EXTRAIT FOURNI
◆ ◆ ◆
En contrepartie de la perte de la règle de l’unanimité, la loi Alur a consenti un droit de priorité à certains des copropriétaires de la résidence. Depuis l’entrée en vigueur de l’ordonnance de 2019830, seuls « les copropriétaires de locaux situés, en tout ou partie, sous la surélévation projetée » bénéficient de ce droit.
Ce texte vient ainsi réparer une faiblesse rédactionnelle de la loi Alur qui avait alors institué ledit droit de priorité au profit de « tous les copropriétaires de l’étage supérieur du bâtiment à surélever ». Cette rédaction avait alors suscité beaucoup d’interrogations en doctrine quant à sa mise en œuvre831.
◆ ◆ ◆
CONSIGNE 1
Reproduisez fidèlement le passage de l'extrait sur le droit de priorité en copropriété qui s'ouvre sur les mots contenant « Ce texte vient » et se termine par « mise en œuvre831. ».
CONSIGNE 2
Reprenez le texte sur le droit de priorité lié à la surélévation en copropriété et poursuivez-le après sa dernière phrase.

DONNÉES SOURCES
◆ ◆ ◆
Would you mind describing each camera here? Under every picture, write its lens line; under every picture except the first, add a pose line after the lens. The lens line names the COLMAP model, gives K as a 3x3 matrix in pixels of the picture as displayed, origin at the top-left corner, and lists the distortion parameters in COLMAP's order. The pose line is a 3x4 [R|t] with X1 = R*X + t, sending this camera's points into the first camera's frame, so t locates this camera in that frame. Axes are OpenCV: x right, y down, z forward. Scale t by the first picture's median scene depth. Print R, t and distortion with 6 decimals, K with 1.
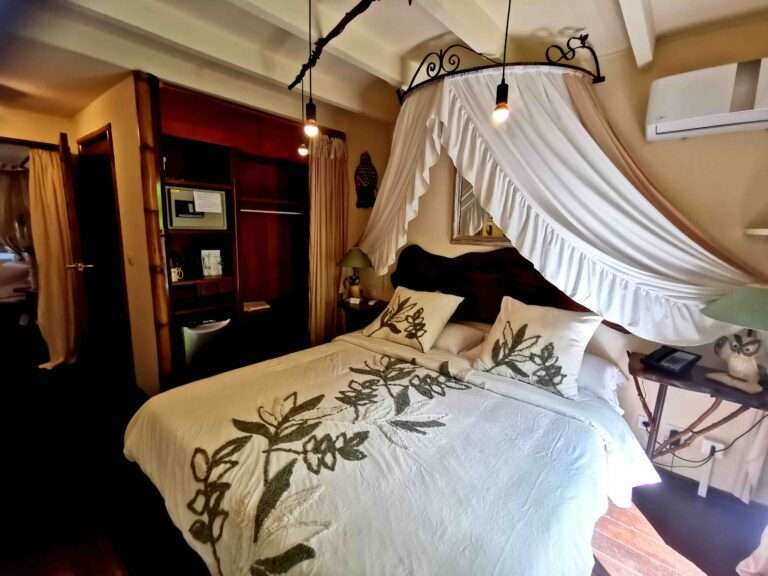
◆ ◆ ◆
RÉPONSE 1
Ce texte vient ainsi réparer une faiblesse rédactionnelle de la loi Alur qui avait alors institué ledit droit de priorité au profit de « tous les copropriétaires de l’étage supérieur du bâtiment à surélever ». Cette rédaction avait alors suscité beaucoup d’interrogations en doctrine quant à sa mise en œuvre831.

RÉPONSE 2
Bien que cette correction rédactionnelle soit la bienvenue, elle ne résout toutefois pas la problématique qui peut se présenter dans l’hypothèse qui nous intéresse de la surélévation par étage entier. Dans cette situation, en effet, il sera probable que certains copropriétaires puissent entrer en concurrence. Dès lors, doit-on donner la priorité au premier copropriétaire se manifestant, doit-on procéder par tirage au sort, doit-on donner priorité à celui qui réaliserait l’acquisition sans emprunt et peut-on accepter une surenchère ? La doctrine est partagée sur ce point et aucune jurisprudence n’a été rendue en la matière. Aussi, à titre de règle pratique, l’on ne peut que conseiller, dès le vote adoptant la décision de procéder à la surélévation, de fixer les règles d’attribution en cas de concurrence.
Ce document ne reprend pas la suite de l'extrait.